[Data records]
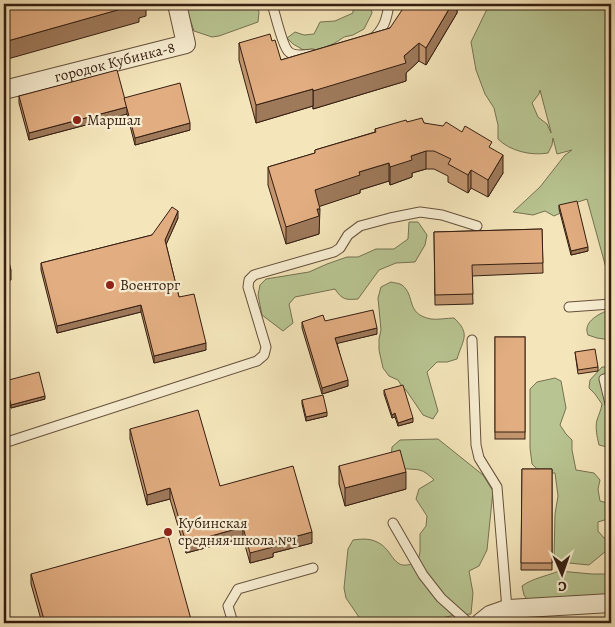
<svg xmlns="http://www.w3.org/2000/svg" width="615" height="627" font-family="Alegreya,serif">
  <rect width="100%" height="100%" fill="#f4e5ba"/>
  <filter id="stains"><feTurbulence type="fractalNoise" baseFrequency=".004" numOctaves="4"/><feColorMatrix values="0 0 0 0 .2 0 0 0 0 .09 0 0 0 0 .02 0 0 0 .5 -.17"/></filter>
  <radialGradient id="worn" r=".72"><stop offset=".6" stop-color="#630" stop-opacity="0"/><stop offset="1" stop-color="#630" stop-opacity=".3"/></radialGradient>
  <g fill="#b8c592" stroke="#767252" fill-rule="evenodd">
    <polygon points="185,4 257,4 259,12 258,22 219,36 212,37 194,31"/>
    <polygon points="353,4 370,4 372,13 364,29 353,35 344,37 335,43 316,51 307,52 293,44 287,38 295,32 304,35 314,34 320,22 335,21 353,13"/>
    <path d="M492 4H611V286L587 199 578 202 573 207 554 216 545 211 533 215 513 212 540 187 565 155 572 150 557 154 553 138 552 145 548 153C531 156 510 151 498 139V125L494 108 485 94 476 70 471 42 488 7ZM540 90 551 132V133L547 124 538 117 532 103 539 94Z"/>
    <path d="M409 222H418L427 235 425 245 415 262 396 263 379 270 358 299C346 300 342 300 335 289L295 297 289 304 293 323 283 331 262 315 258 295 260 285 266 279 309 272 327 264 347 257H358L376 249H394L408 239Z"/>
    <path d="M391 282C394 283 399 283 402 285 416 296 405 314 431 319 438 320 447 318 454 318 471 334 463 339 457 359L447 362H437L427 372 438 411 433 419 423 415 406 390 403 388 398 380 389 376 383 368 379 350V339L381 330 378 298 381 287Z"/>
    <path d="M611 309V340L597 338 588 335C582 321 601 313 611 309Z"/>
    <path d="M602 367H611V444L607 447 599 445C597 437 595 427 597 420 599 414 601 410 602 404L595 394 589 388 590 380Z"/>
    <polygon points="555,378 561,381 566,408 560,425 566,434 572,440 572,450 576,470 594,473 600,480 598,489 600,501 611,504 611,518 598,522 598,531 604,538 611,537 611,550 606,551 589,565 569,563 561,565 554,559 555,514 558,496 555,473 547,473 538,470 532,464 530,448 530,389 537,382"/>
    <path d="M438 439 483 475 493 491 487 550 479 566 469 571 473 593 471 614C459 615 443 615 434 623H363L346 598 344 588 348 549 353 540C361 539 369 538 377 542 395 550 392 575 418 561L420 552V534L426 526 427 516 416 499 419 489 434 480C420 466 418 471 400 468L391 458 392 447 400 440Z"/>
    <path d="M559 571 592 574H611V603L529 602 524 595 522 586C533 578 547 576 559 571Z"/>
  </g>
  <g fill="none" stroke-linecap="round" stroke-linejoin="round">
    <defs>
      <g id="lane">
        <path d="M272 4C275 13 282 45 288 51 293 57 304 55 312 54"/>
        <path d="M372 39C384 30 387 18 389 4"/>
        <polyline points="569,307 611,304"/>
        <polyline points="472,340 476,445 479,458 497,487 507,609"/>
        <polyline points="611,377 604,379 611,408"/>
        <polyline points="4,443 257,361 264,355 266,347 248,287 249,280 254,275 334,252 340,248 348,235 360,226 390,218 420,212 442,215 477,226"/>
        <polyline points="393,523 423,575 441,598 469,623"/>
        <polyline points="233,623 228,606 238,589 313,568"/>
      </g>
      <g id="street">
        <path id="s1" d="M4 90 186 44 177 4"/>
        <polyline points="480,623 490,615 507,609 611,603"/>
      </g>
    </defs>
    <use href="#lane" stroke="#65503b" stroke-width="11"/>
    <use href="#street" stroke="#65503b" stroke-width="20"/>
    <use href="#lane" stroke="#f8eed2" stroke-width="9"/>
    <use href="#street" stroke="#f8eed2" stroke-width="18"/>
  </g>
  <g fill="#c2956f" stroke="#351e11">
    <polygon points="457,4 457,13 426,65 419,61 406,73 406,81 313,109 313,106 256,123 239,60 239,43 272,41 281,60 390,28"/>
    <polygon points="19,96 124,98 190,130 135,145 127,114 29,140 19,103"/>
    <polygon points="407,122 424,123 492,149 503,173 488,197 471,188 468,193 448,182 448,176 434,169 426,169 412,173 412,177 390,185 389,181 360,190 360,193 319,206 319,234 286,244 268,185 268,167 315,153 315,150 375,132 375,129"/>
    <polygon points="559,205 588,251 571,255 559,209"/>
    <polygon points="178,218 166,244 179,297 206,350 154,363 141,312 57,333 41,270 41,263 152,235"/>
    <polygon points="542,229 543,273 472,276 473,304 435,305 434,232"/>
    <polygon points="302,322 377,334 337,343 348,386 322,394 302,328"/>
    <rect x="495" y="337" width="30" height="102"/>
    <polygon points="575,352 598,367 598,371 578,374"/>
    <polygon points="5,381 45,399 11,408 5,385"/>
    <polygon points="384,390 413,422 398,426 395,417 392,418 384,394"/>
    <polygon points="302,400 327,416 306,421 302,404"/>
    <polygon points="130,429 220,486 312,543 273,553 273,557 250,563 243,538 186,553 170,499 147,505 130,439"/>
    <polygon points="339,466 406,489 345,506 339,484"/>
    <polygon points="522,469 552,469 552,570 521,570"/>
    <polygon points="31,574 192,623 42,623 31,584"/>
  </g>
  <g fill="#9e795a" stroke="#351e11">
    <polygon points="138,4 146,4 146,16 139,18 139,22 4,60 4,42"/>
    <polygon points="452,4 457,4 457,13 426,65 426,48"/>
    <polygon points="419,43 419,61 406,73 406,81 313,109 313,91 404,56"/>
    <polygon points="313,89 313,106 256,123 256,105"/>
    <polygon points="127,107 127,114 29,140 29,133"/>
    <polygon points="190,123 190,130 135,145 135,138"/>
    <polygon points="426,151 426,169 412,173 412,177 390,185 390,167 411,156"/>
    <polygon points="503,155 503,173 488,197 488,180"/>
    <polygon points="389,163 389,181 360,190 360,193 315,208 315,190 359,172"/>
    <polygon points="471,170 471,188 468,193 468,175"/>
    <polygon points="317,209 320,209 319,234 286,244 286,227"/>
    <polygon points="178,211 178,218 165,247 165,240"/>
    <polygon points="588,247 588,251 571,255 571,251"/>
    <polygon points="11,270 11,280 6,281 6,271"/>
    <polygon points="9,281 9,292 4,293 4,283"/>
    <polygon points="141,305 141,312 57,333 57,326"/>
    <polygon points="377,328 377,334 335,344 335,338"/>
    <polygon points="206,343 206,350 154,363 154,356"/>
    <polygon points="348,380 348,386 322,394 322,388"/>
    <polygon points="45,396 45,399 11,408 11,405"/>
    <polygon points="327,412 327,416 306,421 306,417"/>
    <polygon points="395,413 395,417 392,418 392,415"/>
    <polygon points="413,418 413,422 398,426 398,423"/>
    <polygon points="406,472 406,489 345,506 345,488"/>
    <polygon points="170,488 170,499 147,505 147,495"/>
    <polygon points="243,527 243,538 186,553 186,543"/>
    <polygon points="312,532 312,543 273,553 273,557 250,563 250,553 272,543"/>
  </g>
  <g fill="#e1ad81" stroke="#351e11">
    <polygon points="4,4 139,4 4,42"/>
    <polygon points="406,4 452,4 426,48 419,43 404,56 406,63 313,91 313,89 256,105 239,43 270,34 272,41 275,40 281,60 390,28"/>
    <polygon points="117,70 127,107 29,133 19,96"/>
    <polygon points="180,83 190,123 135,138 124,98"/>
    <polygon points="422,118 424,123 443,126 446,122 462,132 465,126 492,142 489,147 503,155 488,180 471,170 468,175 448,164 451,159 434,151 426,151 411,156 412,160 390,167 389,163 359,172 360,175 315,190 320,209 317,209 319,216 286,227 268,167 315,153 315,150 376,132 375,129 406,120 407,122"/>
    <polygon points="577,201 588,247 571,251 559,205"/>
    <polygon points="172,207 178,211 165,240 179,297 194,294 206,343 154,356 141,305 57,326 41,263 152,235"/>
    <polygon points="542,229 543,263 472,265 473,294 435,295 434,232"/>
    <polygon points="7,254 11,270 6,271 9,281 4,283 4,255"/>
    <polygon points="373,310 377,328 335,338 348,380 322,388 302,322 323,315 325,321"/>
    <rect x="495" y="337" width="30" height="95"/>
    <polygon points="595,349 598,367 578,370 575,352"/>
    <polygon points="39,372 45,396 11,405 5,381"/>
    <polygon points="403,385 413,418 398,423 395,413 392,415 384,390"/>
    <polygon points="323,395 327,412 306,417 302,400"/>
    <polygon points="198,410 220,486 293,466 312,532 272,543 273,547 250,553 243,527 186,543 170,488 147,495 130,429"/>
    <polygon points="400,450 406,472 345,488 339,466"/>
    <polygon points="522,469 552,469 552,563 521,563"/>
    <polygon points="168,536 192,623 45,623 31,574"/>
  </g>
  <g fill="#8f2418" stroke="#f8eed2" stroke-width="2">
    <circle cx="77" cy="120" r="5"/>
    <circle cx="110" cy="285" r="5"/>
    <circle cx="168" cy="532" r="5"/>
  </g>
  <g text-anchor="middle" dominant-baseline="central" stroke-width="4.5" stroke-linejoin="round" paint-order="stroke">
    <g font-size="15" fill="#351e11" stroke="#f8eed2">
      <text stroke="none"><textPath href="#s1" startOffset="114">городок Кубинка-8</textPath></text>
    </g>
    <g font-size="15" fill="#351e11" stroke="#f8eed2" text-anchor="start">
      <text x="87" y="120">Маршал</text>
      <text x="120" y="285">Военторг</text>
      <text x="178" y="523">Кубинская<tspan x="178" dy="17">средняя школа №1</tspan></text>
    </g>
  </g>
  <rect width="615" height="627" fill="none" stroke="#f4e5ba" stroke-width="20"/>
  <rect x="5" y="5" width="605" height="617" fill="none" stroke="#351e11" stroke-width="2.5"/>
  <rect x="10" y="10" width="595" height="607" fill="none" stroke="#351e11"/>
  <g transform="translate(562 574) rotate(178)" stroke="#f8eed2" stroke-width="4" paint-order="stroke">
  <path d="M0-4L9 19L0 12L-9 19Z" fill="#351e11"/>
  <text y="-8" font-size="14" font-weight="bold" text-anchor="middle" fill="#351e11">С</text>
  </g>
  <rect width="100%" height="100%" filter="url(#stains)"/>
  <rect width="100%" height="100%" fill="url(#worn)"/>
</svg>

[What is expected] All the lines that hold the word "middle" must appear in the answer, copied from the records.

[Task output]
  <g text-anchor="middle" dominant-baseline="central" stroke-width="4.5" stroke-linejoin="round" paint-order="stroke">
  <text y="-8" font-size="14" font-weight="bold" text-anchor="middle" fill="#351e11">С</text>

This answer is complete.